Self-described “Chairman of the Hoard” Nemo Gould is a master accumulator, of both materials and building techniques alike. His Oakland studio is a veritable museum of old objects and technology which he blends into his signature style of kinetic sculpture. His work pushes the limits of found object art and challenges the viewer to experience art through interaction and experience. Gould received his BFA from the Kansas City Art Institute in 1998, and his MFA in sculpture from U.C. Berkeley in 2000. His work is featured in museums and collections throughout the U.S. and abroad.
Since the vast majority of work on this site is the product of found and salvaged materials I thought I should take a moment to elaborate on this process. While each sculpture takes quite a while to produce, a nearly equal amount of time is spent searching for “raw” materials.

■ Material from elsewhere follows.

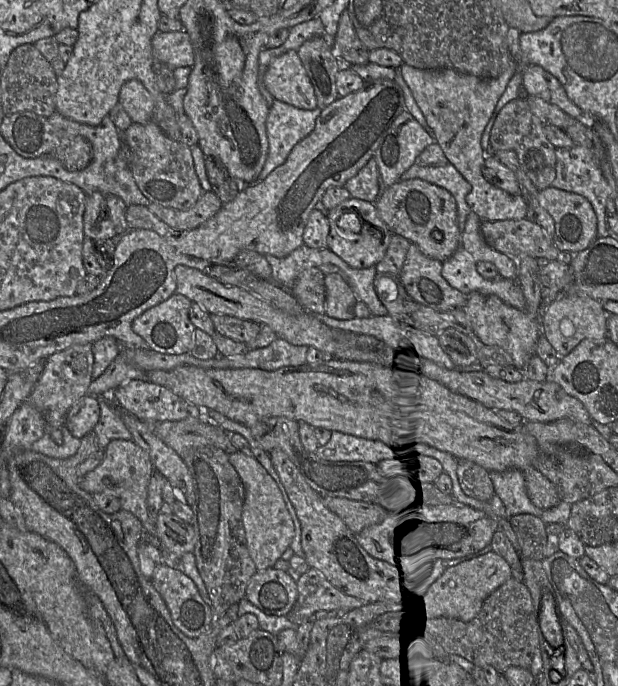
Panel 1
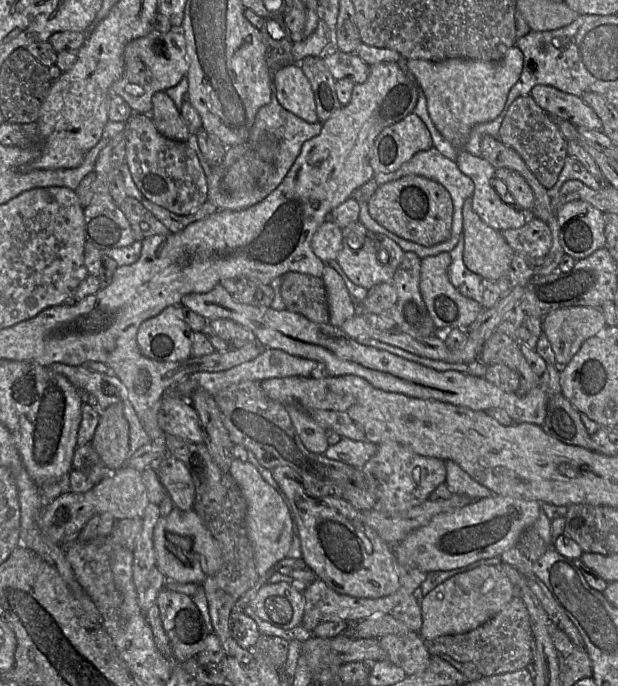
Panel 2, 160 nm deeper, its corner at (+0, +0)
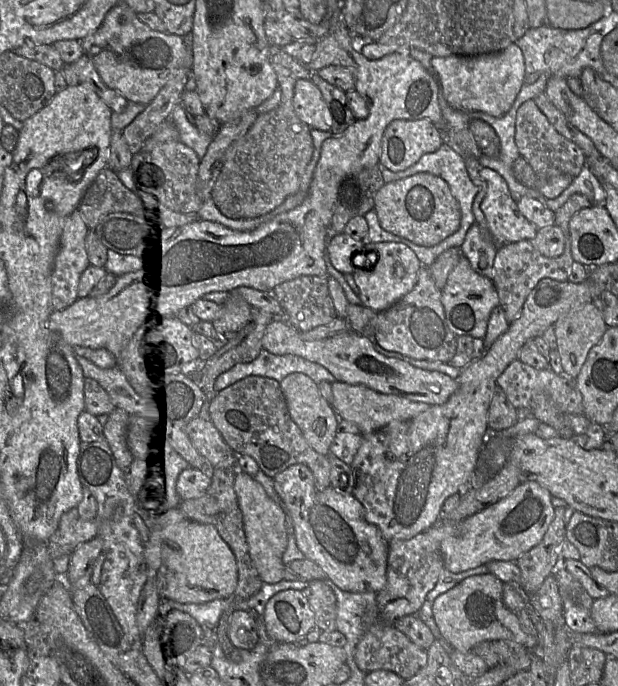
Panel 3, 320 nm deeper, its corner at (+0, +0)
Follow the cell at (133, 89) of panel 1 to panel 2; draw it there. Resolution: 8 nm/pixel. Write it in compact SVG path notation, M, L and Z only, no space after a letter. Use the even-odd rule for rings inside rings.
M153 29L148 35L130 41L124 50L124 60L123 74L113 83L111 91L121 96L134 113L147 115L152 110L152 96L177 85L186 77L189 69L186 40L180 29L167 33Z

By this I mean salvaging from scrap metal yards, second-hand stores, and dumpsters. All of this material then needs to be taken to the studio, cleaned, stripped of unusable material and sorted for later use. The system for organization is a key to the success of the work. To all you fellow hoarders out there: If you don’t know what’s buried under that pile of crap in the corner, then it’s just garbage.
Due to the wide range of objects at my disposal, I have found it necessary to develop a number of skills not often associated with art making. You will notice an abundance of aluminum objects for example. These sculptures are formed by TIG (Tungsten Inert Gas) welding many found elements together and then sanding out the seams. Contrary to how these finished objects may look, I do not cast any raw metal. As my interests have developed I have expanded my process to include other materials like wood, cloth, and brass. With each new material comes new challenges. Much of the wood needs to be stripped of old stains and varnish and resurfaced again. Holes need filling, cracks need mending, and often missing parts need to be re-made from other scraps. My desire to create more engaging sculptures has driven me to become more familiar with electronics and wiring as well as mechanical engineering and machining. Once again elements of consumer devices are salvaged, repaired and recontextualized into new things.